Reputation: 227
I have this simple query in pg
EXPLAIN ANALYZE
select * from email_events
where act_owner_id = 500
order by date desc
limit 500
The first query execution take very long time about 7 seconds.
"Limit (cost=0.43..8792.83 rows=500 width=2311) (actual time=3.064..7282.497 rows=500 loops=1)"
" -> Index Scan Backward using email_events_idx_date on email_events (cost=0.43..233667.36 rows=13288 width=2311) (actual time=3.059..7282.094 rows=500 loops=1)"
" Filter: (act_owner_id = 500)"
" Rows Removed by Filter: 1053020"
"Total runtime: 7282.818 ms"
After the first execution the query i guess is cached and goes in 20-30 ms.
Why the LIMIT is so slow when there is no cache? How can i fix this?
━━━━━━━━
What the task asks:
Carry on the post about the slow PostgreSQL LIMIT query, starting right after its last line. The rows have nothing to do with what comes next.

The data:
━━━━━━━━
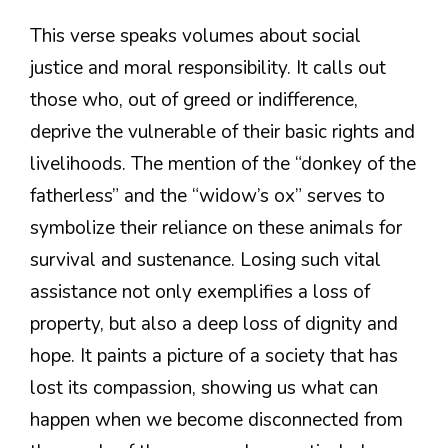
This verse speaks volumes about social
justice and moral responsibility. It calls out
those who, out of greed or indifference,
deprive the vulnerable of their basic rights and
livelihoods. The mention of the “donkey of the
fatherless” and the “widow’s ox” serves to
symbolize their reliance on these animals for
survival and sustenance. Losing such vital
assistance not only exemplifies a loss of
property, but also a deep loss of dignity and
hope. It paints a picture of a society that has
lost its compassion, showing us what can
happen when we become disconnected from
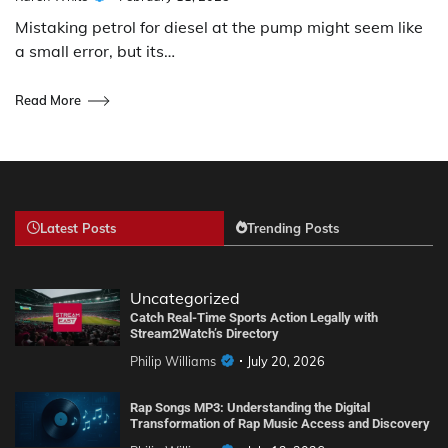
Mistaking petrol for diesel at the pump might seem like
a small error, but its…
Read More
Latest Posts
Trending Posts
Uncategorized
Catch Real-Time Sports Action Legally with
Stream2Watch’s Directory
Philip Williams
July 20, 2026
Rap Songs MP3: Understanding the Digital
Transformation of Rap Music Access and Discovery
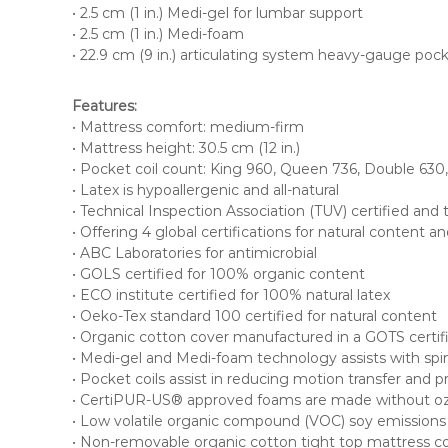
n
• 2.5 cm (1 in.) Medi-gel for lumbar support
a
• 2.5 cm (1 in.) Medi-foam
• 22.9 cm (9 in.) articulating system heavy-gauge pock
d
a
.
Features:
• Mattress comfort: medium-firm
• Mattress height: 30.5 cm (12 in.)
• Pocket coil count: King 960, Queen 736, Double 630
• Latex is hypoallergenic and all-natural
• Technical Inspection Association (TUV) certified and
• Offering 4 global certifications for natural content a
• ABC Laboratories for antimicrobial
• GOLS certified for 100% organic content
• ECO institute certified for 100% natural latex
• Oeko-Tex standard 100 certified for natural content
• Organic cotton cover manufactured in a GOTS certifie
• Medi-gel and Medi-foam technology assists with spin
• Pocket coils assist in reducing motion transfer and p
• CertiPUR-US® approved foams are made without ozon
• Low volatile organic compound (VOC) soy emissions for
• Non-removable organic cotton tight top mattress c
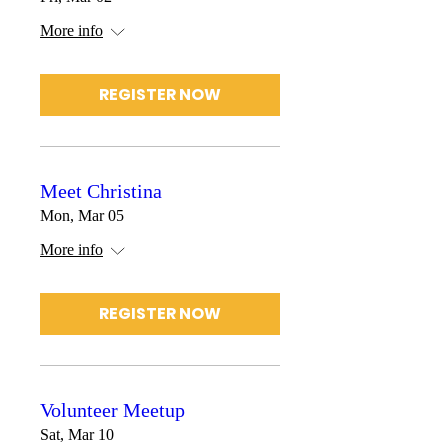
More info
REGISTER NOW
Meet Christina
Mon, Mar 05
More info
REGISTER NOW
Volunteer Meetup
Sat, Mar 10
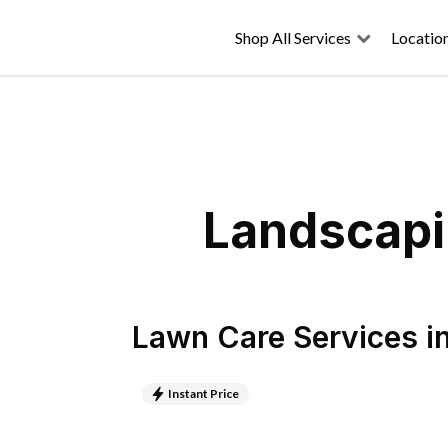
Shop All Services
Locatio
Landscapi
Lawn Care Services
i
Instant Price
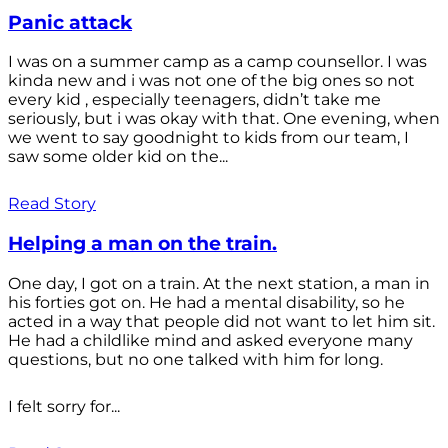
Panic attack
I was on a summer camp as a camp counsellor. I was
kinda new and i was not one of the big ones so not
every kid , especially teenagers, didn’t take me
seriously, but i was okay with that. One evening, when
we went to say goodnight to kids from our team, I
saw some older kid on the...
Read Story
Helping a man on the train.
One day, I got on a train. At the next station, a man in
his forties got on. He had a mental disability, so he
acted in a way that people did not want to let him sit.
He had a childlike mind and asked everyone many
questions, but no one talked with him for long.
I felt sorry for...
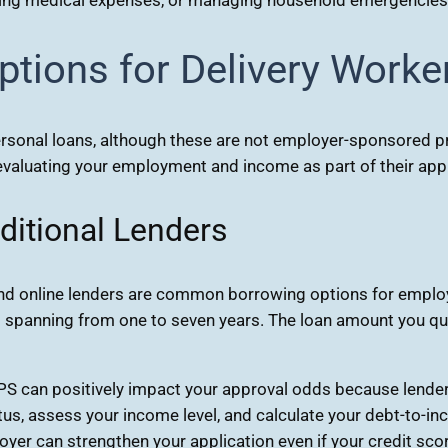
tions for Delivery Worke
sonal loans, although these are not employer-sponsored pro
, evaluating your employment and income as part of their ap
ditional Lenders
and online lenders are common borrowing options for employ
spanning from one to seven years. The loan amount you qual
PS can positively impact your approval odds because lende
us, assess your income level, and calculate your debt-to-inco
r can strengthen your application even if your credit score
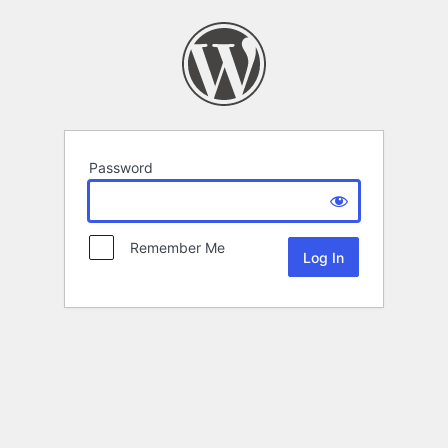
Password
Remember Me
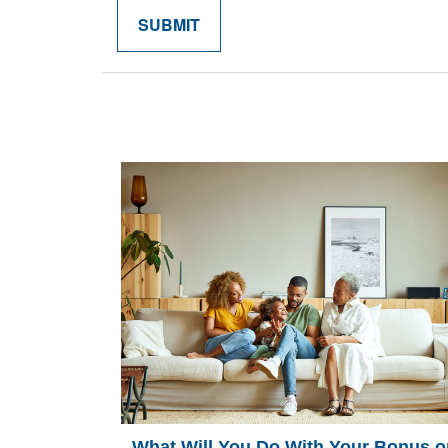
What Will You Do With Your Bonus o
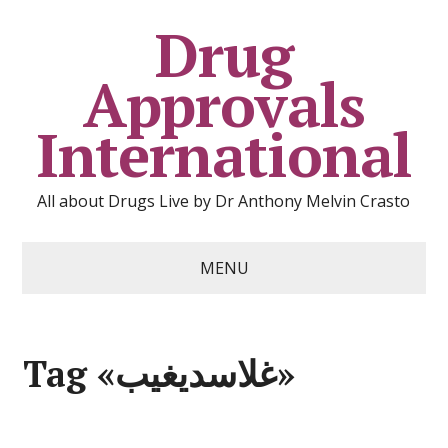
Drug
Approvals
International
All about Drugs Live by Dr Anthony Melvin Crasto
MENU
Tag «غلاسديغيب»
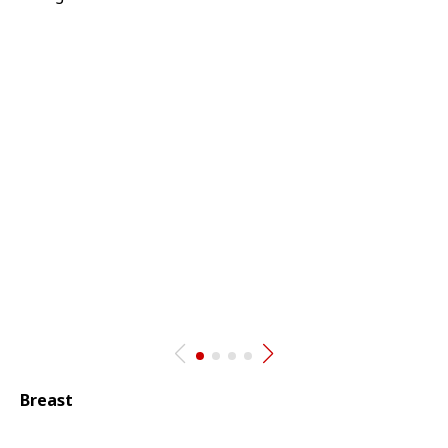
Breast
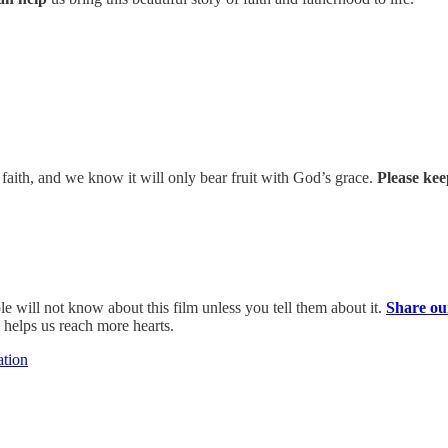
 faith, and we know it will only bear fruit with God’s grace.
Please kee
e will not know about this film unless you tell them about it.
Share ou
 helps us reach more hearts.
ation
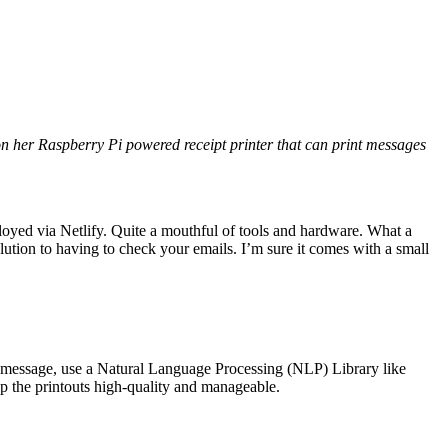
on her Raspberry Pi powered receipt printer that can print messages
loyed via Netlify. Quite a mouthful of tools and hardware. What a
olution to having to check your emails. I’m sure it comes with a small
ry message, use a Natural Language Processing (NLP) Library like
p the printouts high-quality and manageable.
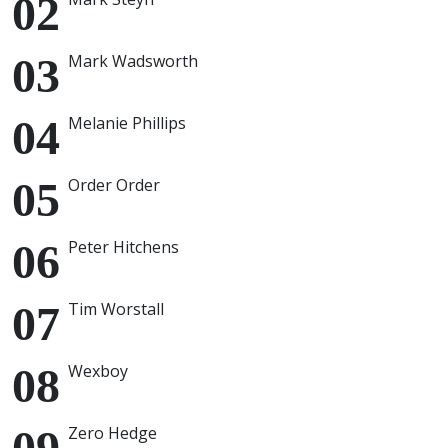
Mark Wadsworth
Melanie Phillips
Order Order
Peter Hitchens
Tim Worstall
Wexboy
Zero Hedge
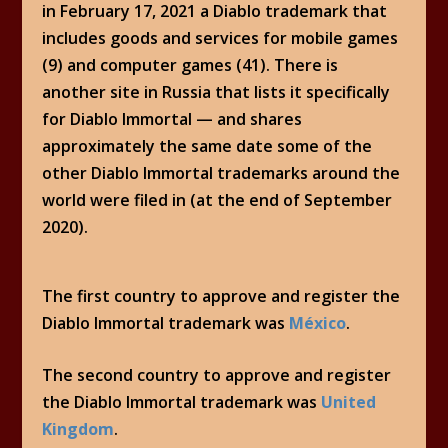
in February 17, 2021 a Diablo trademark that
includes goods and services for mobile games
(9) and computer games (41). There is
another site in Russia that lists it specifically
for Diablo Immortal — and shares
approximately the same date some of the
other Diablo Immortal trademarks around the
world were filed in (at the end of September
2020).
The first country to approve and register the
Diablo Immortal trademark was
México
.
The second country to approve and register
the Diablo Immortal trademark was
United
Kingdom
.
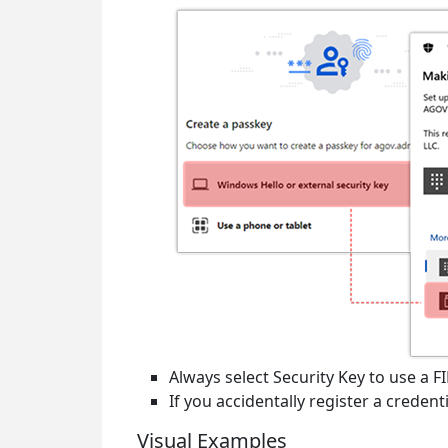
Always select
Security Key
to use a F
If you accidentally register a creden
Visual Examples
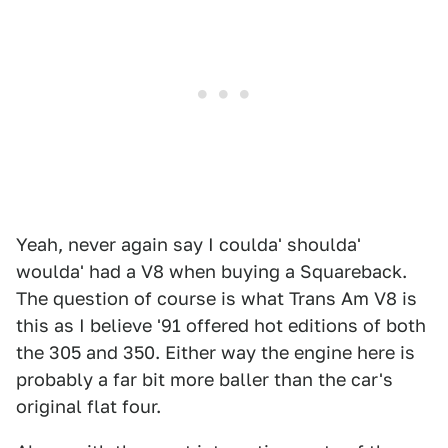
Yeah, never again say I coulda' shoulda'
woulda' had a V8 when buying a Squareback.
The question of course is what Trans Am V8 is
this as I believe '91 offered hot editions of both
the 305 and 350. Either way the engine here is
probably a far bit more baller than the car's
original flat four.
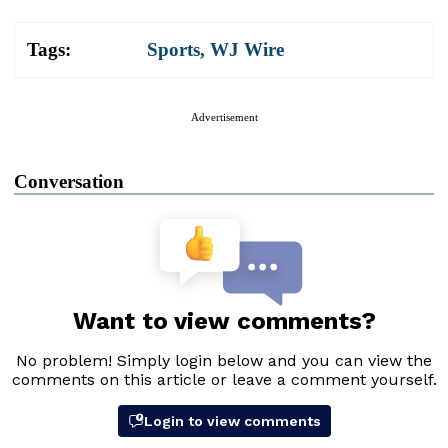
Tags:
Sports
,
WJ Wire
Advertisement
Conversation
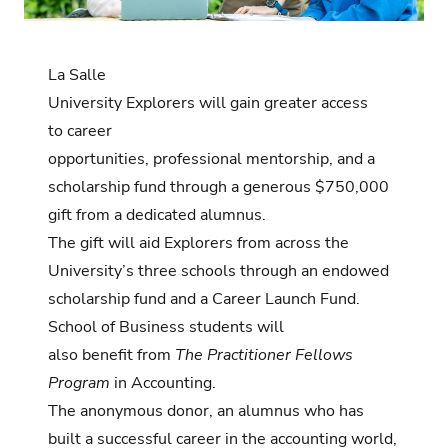
La Salle
University Explorers will gain greater access
to career
opportunities, professional mentorship, and a
scholarship fund through a generous $750,000
gift from a dedicated alumnus.
The gift will aid Explorers from across the
University’s three schools through an endowed
scholarship fund and a Career Launch Fund.
School of Business students will
also benefit from
The Practitioner Fellows
Program
in Accounting.
The anonymous donor, an alumnus who has
built a successful career in the accounting world,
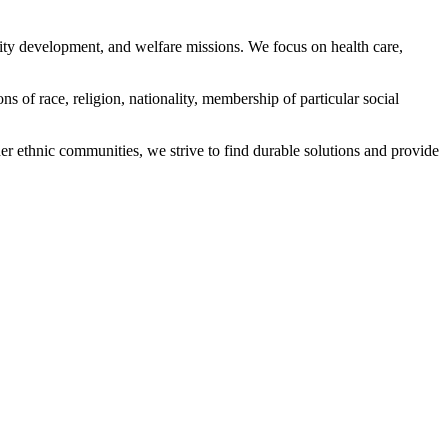
ity development, and welfare missions. We focus on health care,
s of race, religion, nationality, membership of particular social
ethnic communities, we strive to find durable solutions and provide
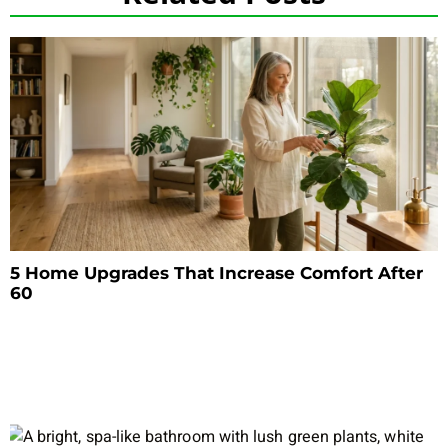
5 Home Upgrades That Increase Comfort After
60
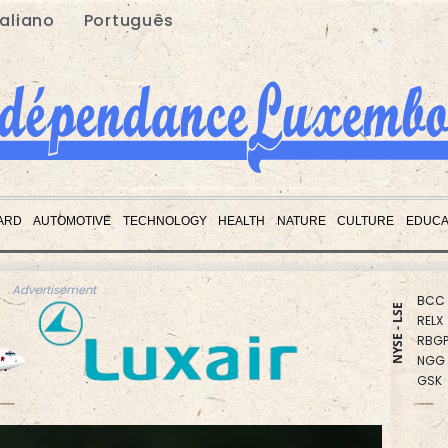
taliano
Português
CMS
CMS
ARD
AUTOMOTIVE
TECHNOLOGY
HEALTH
NATURE
CULTURE
EDUCA
BCE
JRI
BCC
Advertisement
RELX
NYSE - LSE
RBGP
NGG
GSK
RIO
VOD
RYCE
BTI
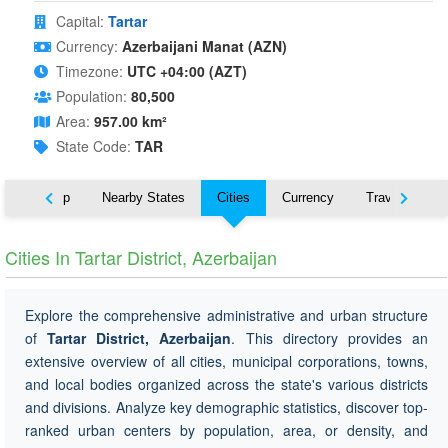
Capital:
Tartar
Currency:
Azerbaijani Manat (AZN)
Timezone:
UTC +04:00 (AZT)
Population:
80,500
Area:
957.00 km²
State Code:
TAR
ut
Map
Nearby States
Cities
Currency
Travel
Cities In Tartar District, Azerbaijan
Explore the comprehensive administrative and urban structure
of
Tartar District, Azerbaijan
. This directory provides an
extensive overview of all cities, municipal corporations, towns,
and local bodies organized across the state's various districts
and divisions. Analyze key demographic statistics, discover top-
ranked urban centers by population, area, or density, and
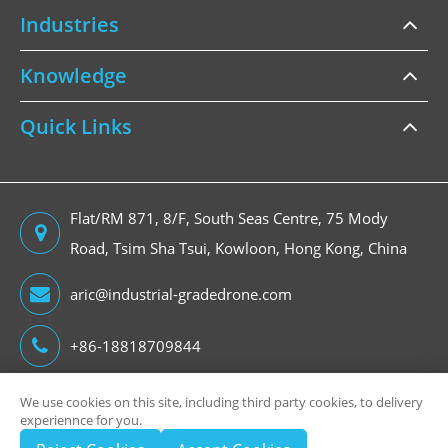
Industries
Knowledge
Quick Links
Flat/RM 871, 8/F, South Seas Centre, 75 Mody
Road, Tsim Sha Tsui, Kowloon, Hong Kong, China
aric@industrial-gradedrone.com
+86-18818709844
We use cookies on this site, including third party cookies, to delivery
experiennce for you.
Copyright ©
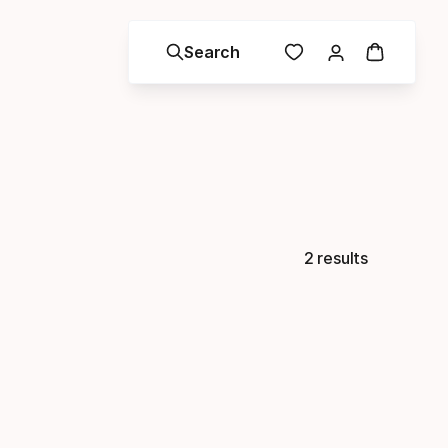
Search
2 results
━━━━━━━━
Task output:
Upvotes: 2
Views: 620
Reputation: 227
CLUSTER TABLE on INDEX seems to fix the problem. It seems that after bulk data loading that data is all over the hard drive. CLUSTER table will re-order the data on the hard drive
Upvotes: 2
Reputation: 324465
PostgreSQL thinks it will be faster to scan the date-ordered index backwards (i.e. in DESC
order), reading every row and throwing away the rows that don't have the right act_owner_id
. It's having to do 1053020 random reads to do this, and backward index scans aren't very fast either.
Try creating an index on email_events(date DESC, act_owner_id)
. I think Pg will be able to do a forward index scan on that and then use the second index term to filter rows, so it shouldn't have to do a heap lookup. Test with EXPLAIN
and see.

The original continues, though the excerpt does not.